Wanneer er een melding wordt gedaan over een vermoeden van huiselijk geweld of kindermishandeling, is Veilig Thuis verplicht om binnen vijf dagen een veiligheidsbeoordeling te doen. Daarna moet er een onderzoek beginnen en dat moet binnen tien weken zijn afgerond.
Dat lukt niet bij het merendeel van de Veilig Thuis-organisaties, concludeert de inspectie. Pas bij een acute dreiging wordt een melding meteen opgepakt. Andere meldingen, waaronder ook vermoedens over structurele mishandeling of verwaarlozing, moeten wachten. “Melders vertelden de inspectie dat ze twijfelen of het wel zin heeft om te melden bij Veilig Thuis.”
Onvoldoende deskundigheid
De Inspectie voerde bij drie van de 25 Veilig Thuis-organisaties begin dit jaar constant toezicht uit en vroeg bij alle organisaties informatie op over hoeveel wachtenden er zijn en hoelang zij moeten wachten. Uit de data blijkt het dat maar vijf van 25 organisaties lukt om 80 procent van de meldingen binnen de wettelijke termijnen te beoordelen. Slecht één Veilig Thuis-organisatie lukte het om alle onderzoeken binnen tien weken af te ronden.
De inspectie is erg bezorgd over de lange wachtlijsten en de wachttijden. “De voorbeelden van onrust en onveilige situaties bij deze gezinnen en huishoudens zijn stuk voor stuk schrijnend”, zegt Angela van der Putten, hoofdinspecteur Jeugd en Maatschappelijke Zorg bij de IGJ.
Dat het de organisaties niet lukt om de meldingen tijdig af te ronden, ligt aan een aantal factoren. De inspectie schrijft dat er meer wordt gemeld en dat de meldingen ook ernstiger zijn.
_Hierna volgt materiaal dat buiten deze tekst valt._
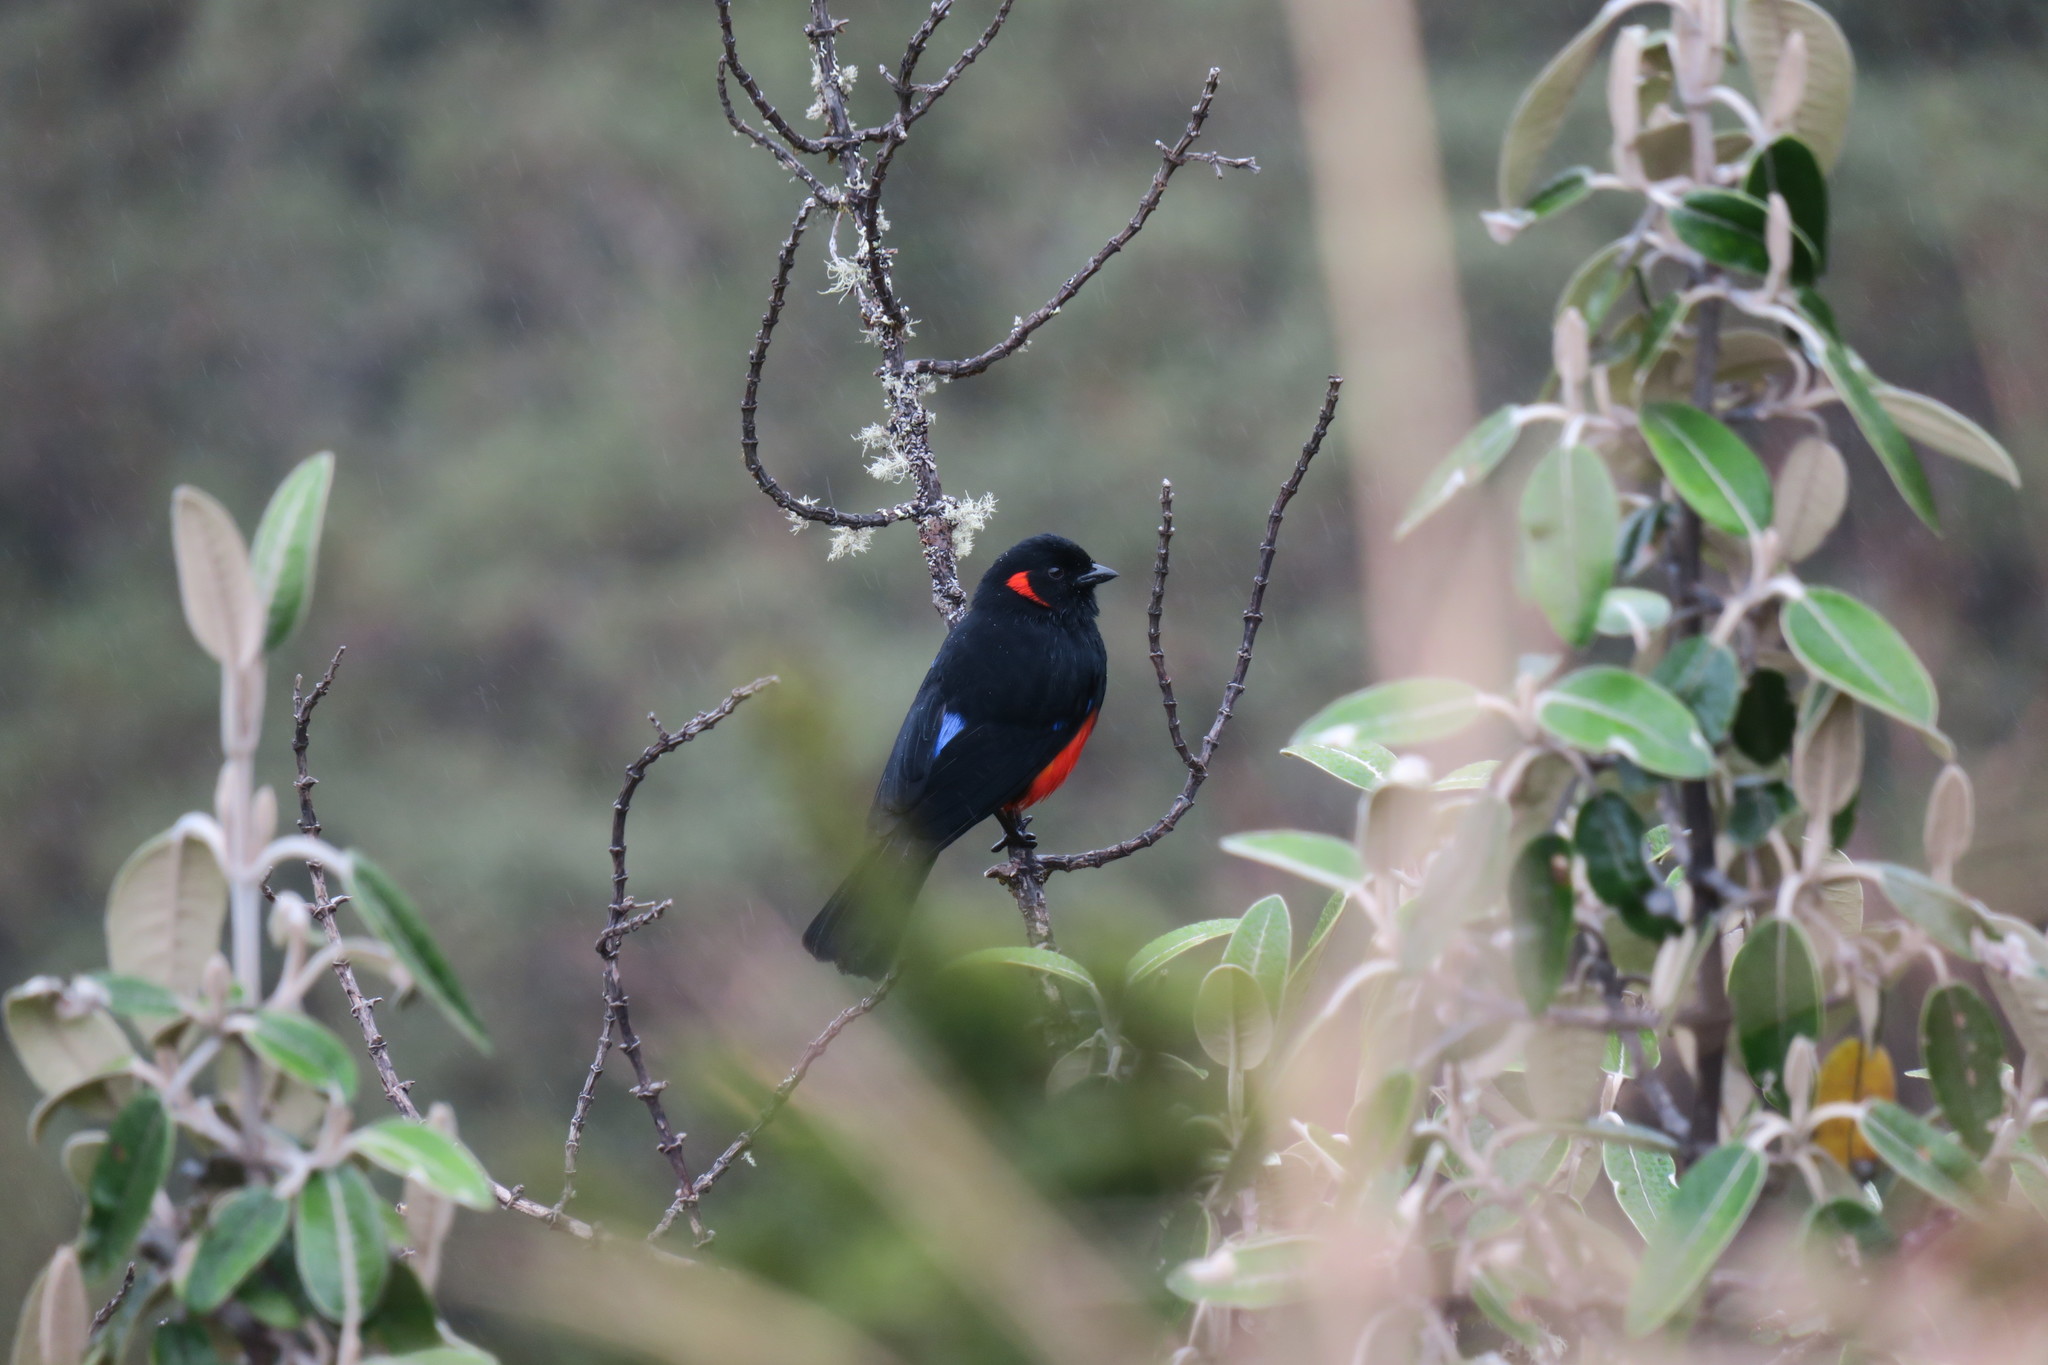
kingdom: Animalia
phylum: Chordata
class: Aves
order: Passeriformes
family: Thraupidae
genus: Anisognathus
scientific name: Anisognathus igniventris
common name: Scarlet-bellied mountain tanager
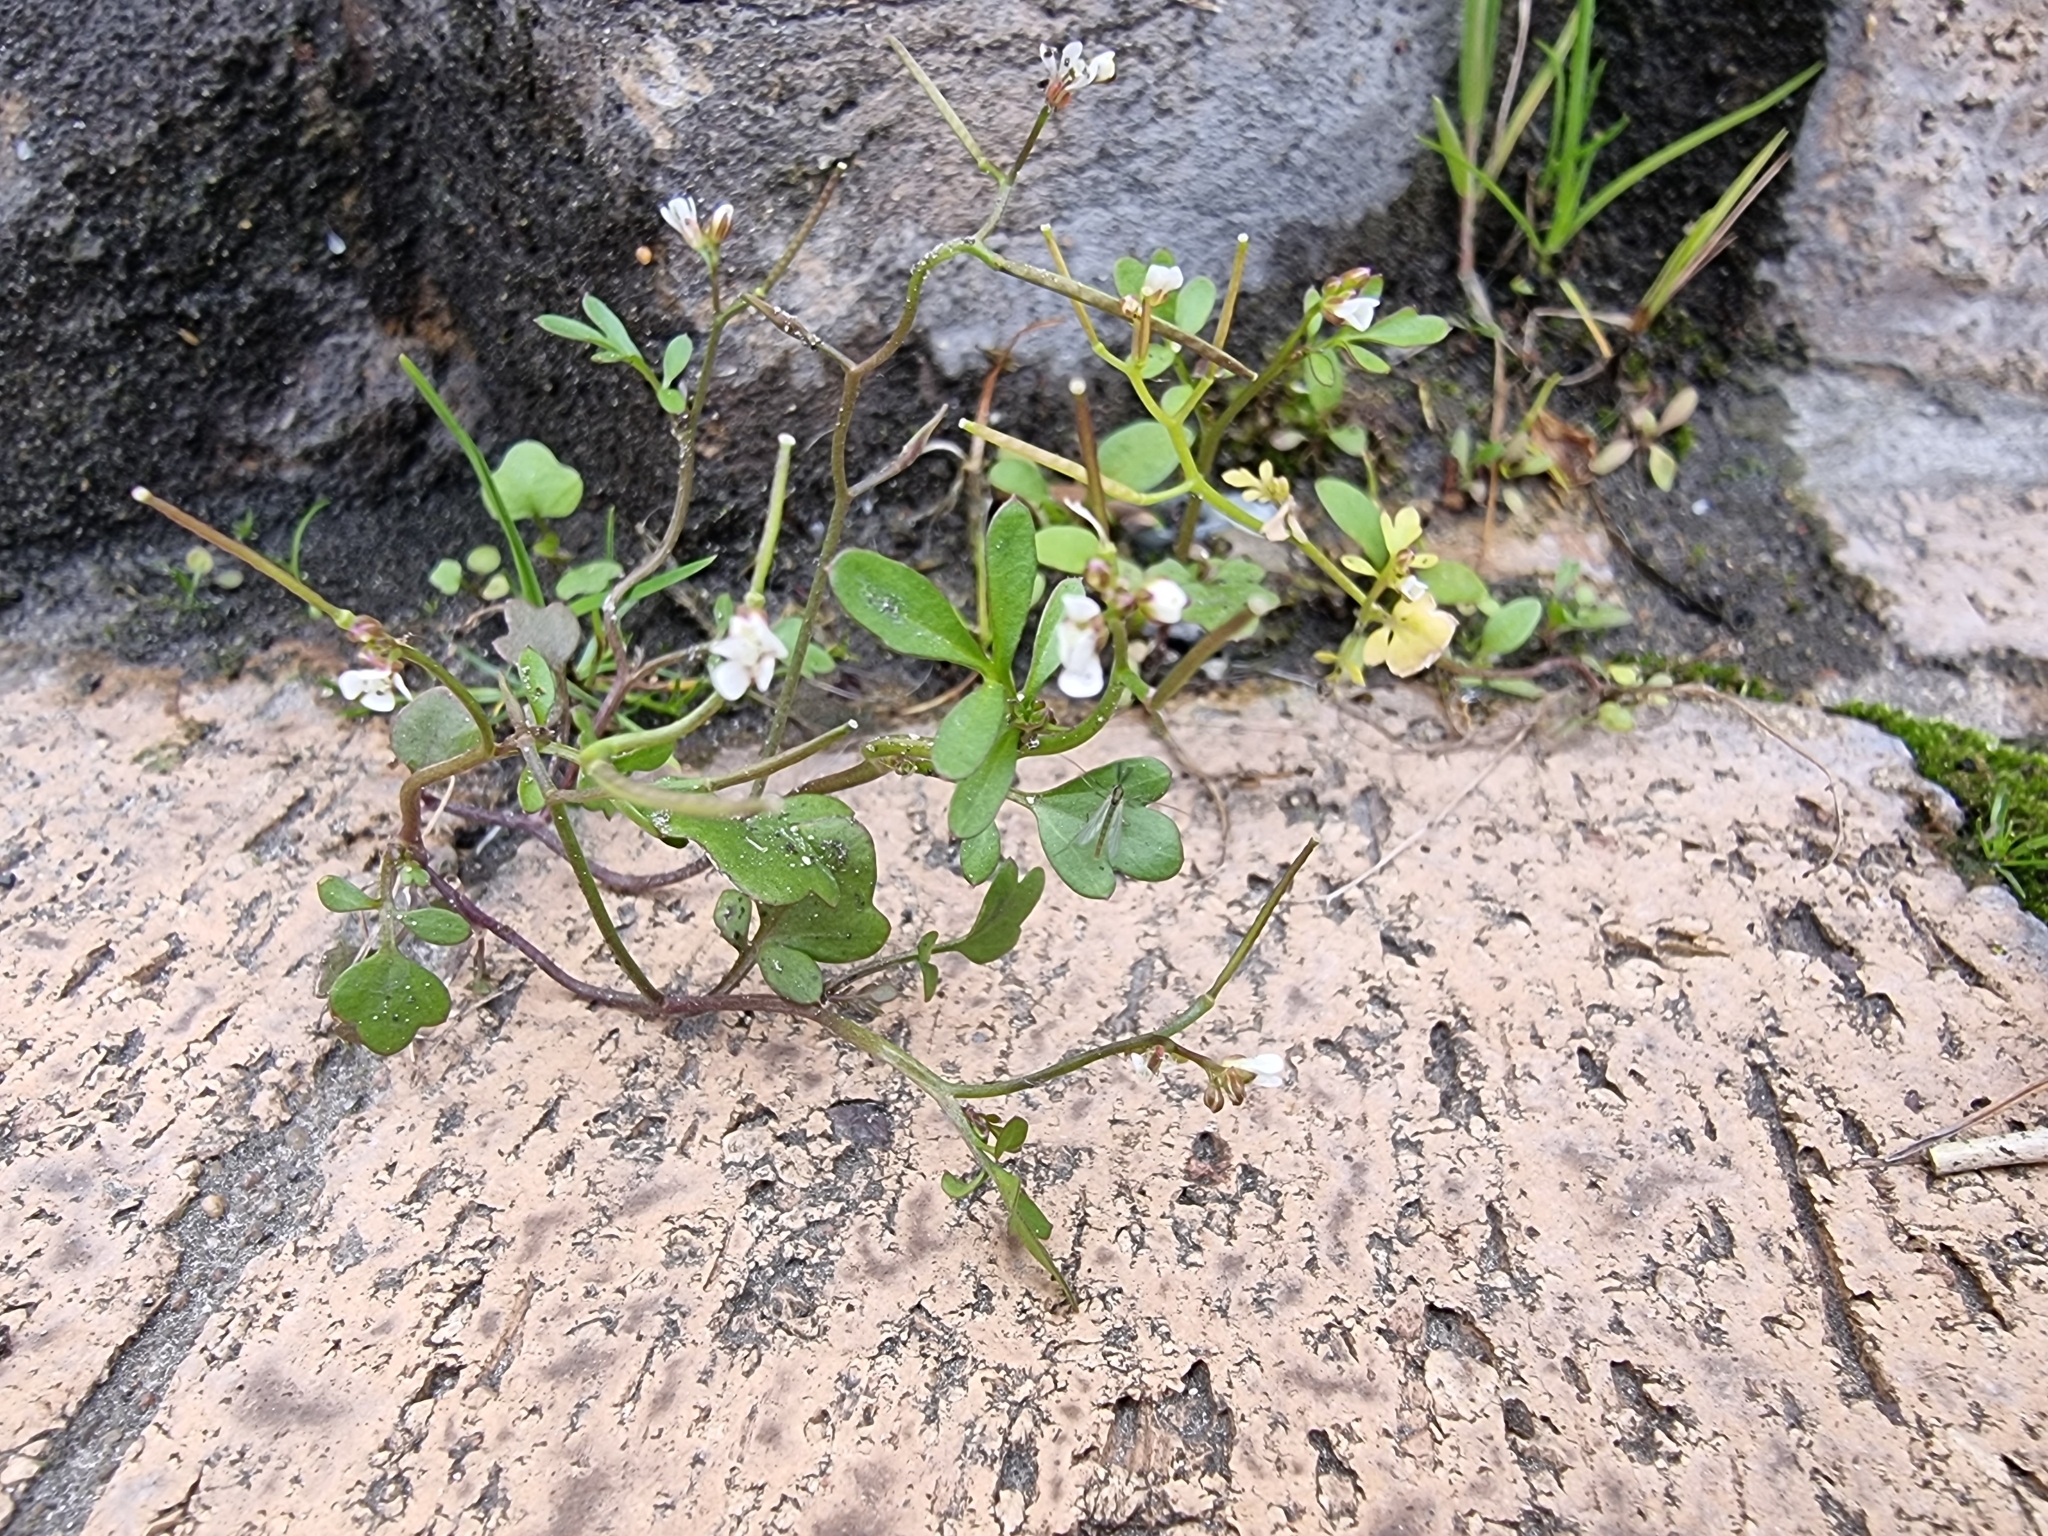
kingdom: Plantae
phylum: Tracheophyta
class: Magnoliopsida
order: Brassicales
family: Brassicaceae
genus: Cardamine
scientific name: Cardamine occulta
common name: Asian wavy bittercress
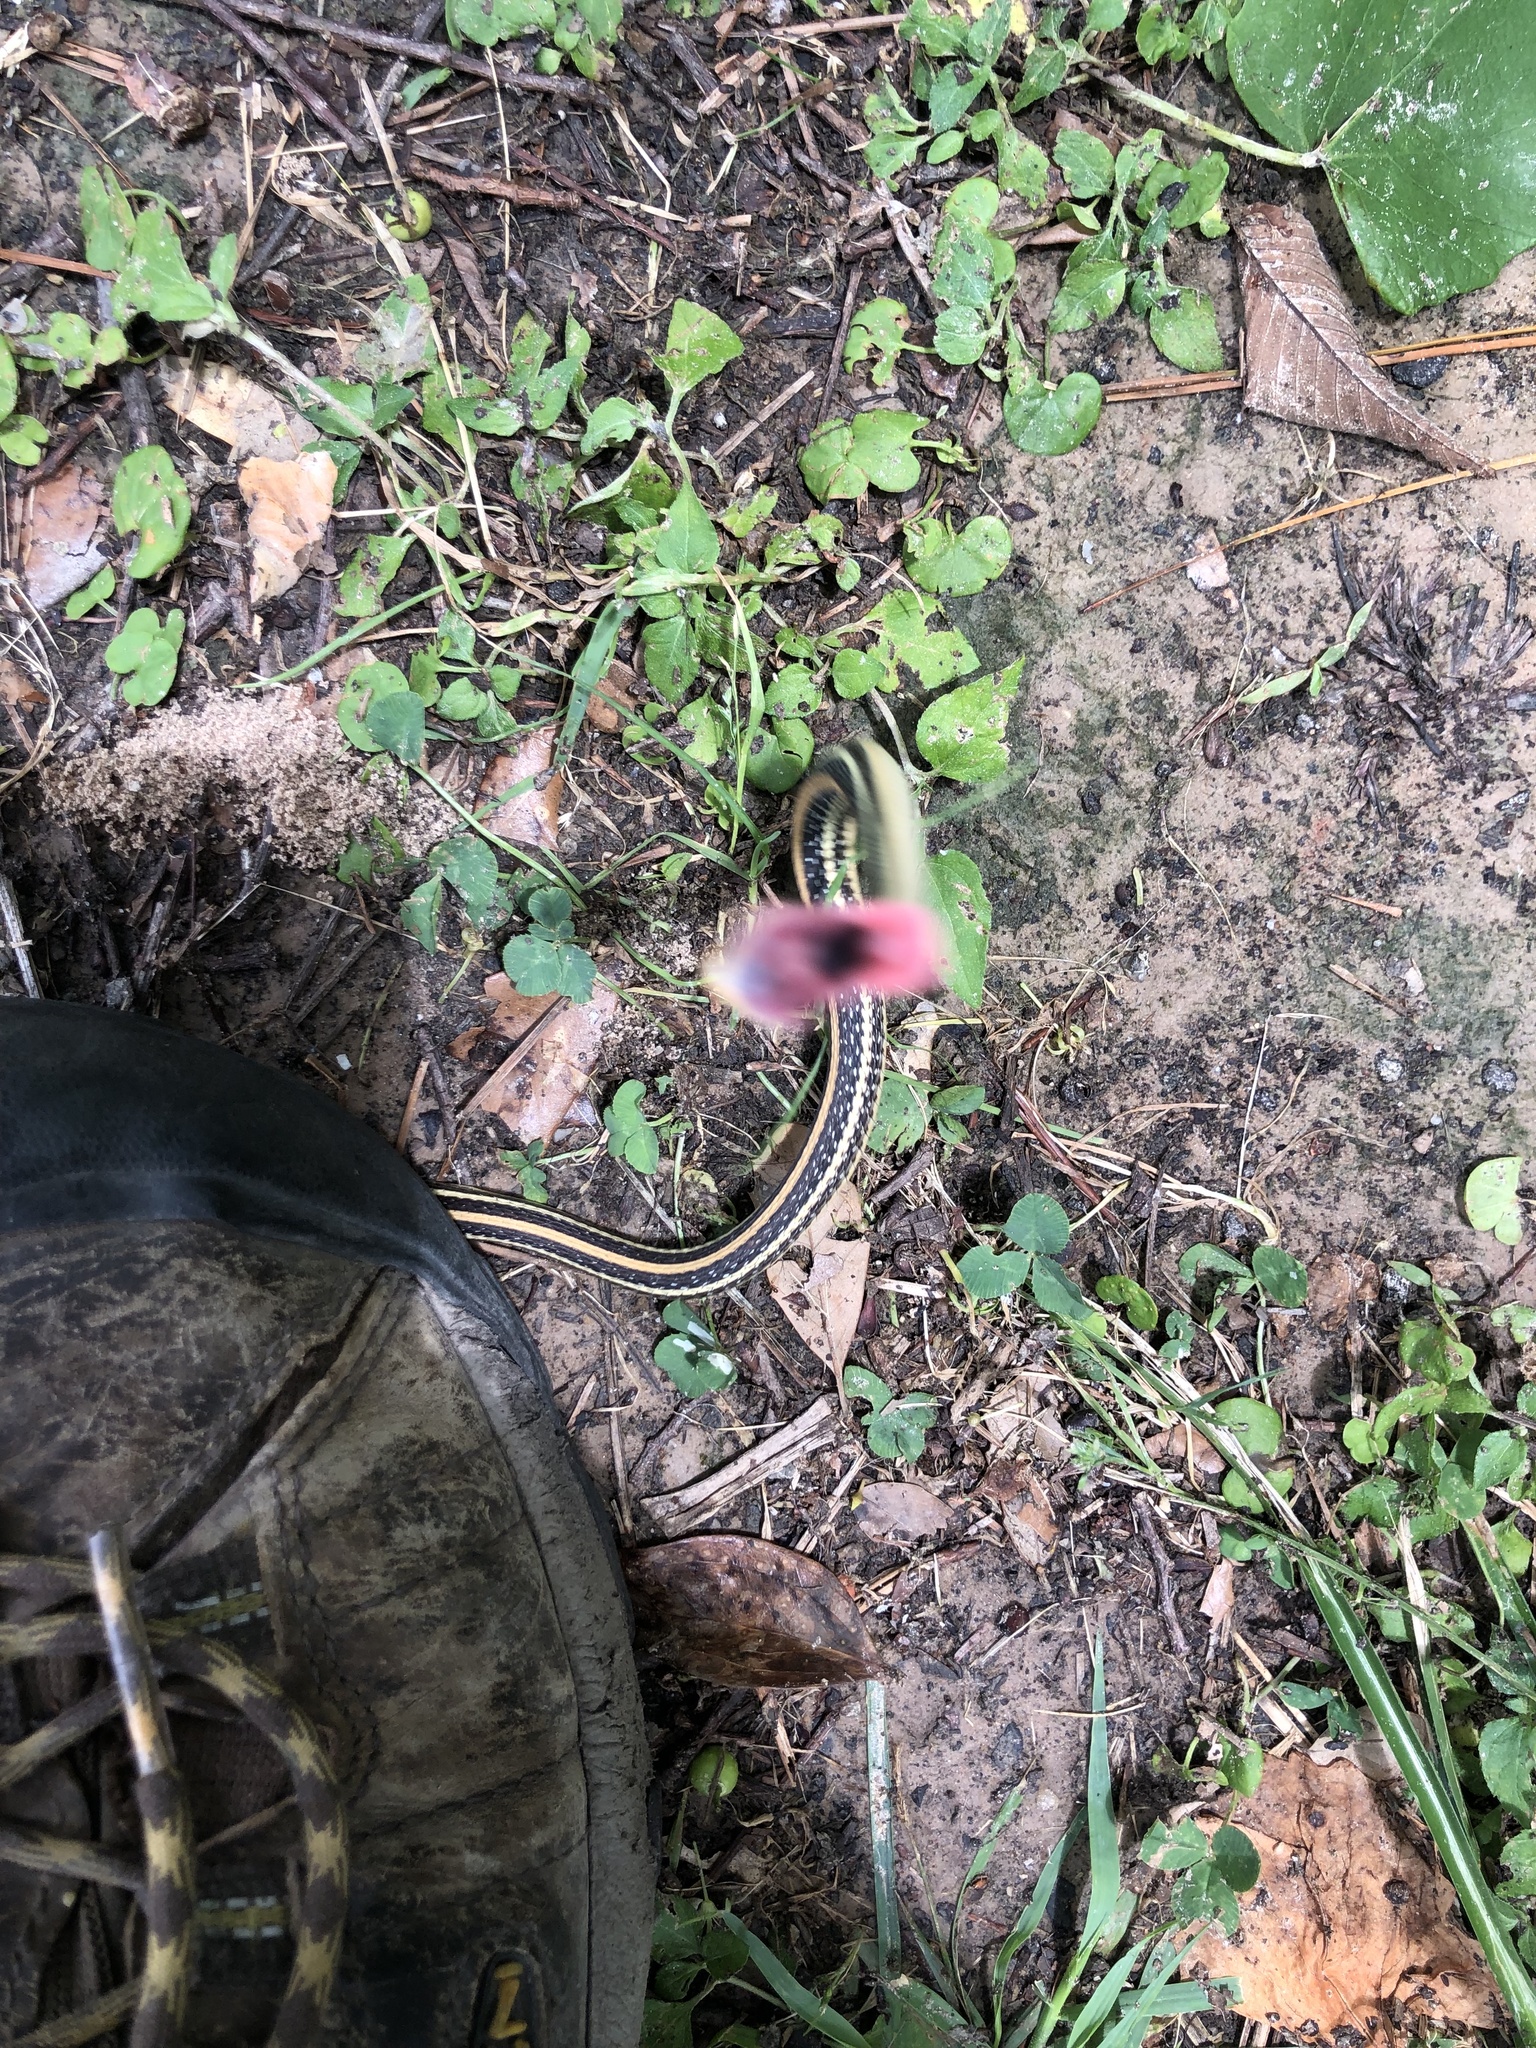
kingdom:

Daarnaast is er bij de lokale hulpverlening te weinig personeel en ook niet voldoende deskundigheid, waardoor het niet lukt om meldingen op tijd over te dragen.
Plan maken
De drie Veilig Thuis-organisaties waar de inspectie toezicht hield, hebben de opdracht gekregen om een plan op te stellen waarmee ze wel binnen de wettelijke termijnen kunnen reageren. Zij moeten daarbij ook gemeenten en andere partners betrekken. Aan de overige 22 organisaties is ook gevraagd zo’n plan te maken.
Van der Putten benadrukt dat de organisaties en andere betrokken partijen zich niet alleen moeten bezig houden met het wegwerken van de wachtlijsten. “Een huishouden is niet geholpen als het wordt doorgeschoven van de wachtlijst van Veilig Thuis naar de wachtlijst van bijvoorbeeld vrijwillige hulpverlening. Het is aan alle betrokken partijen om te zorgen dat de kinderen, gezinnen en huishoudens tijdig passende hulp en bescherming krijgen.”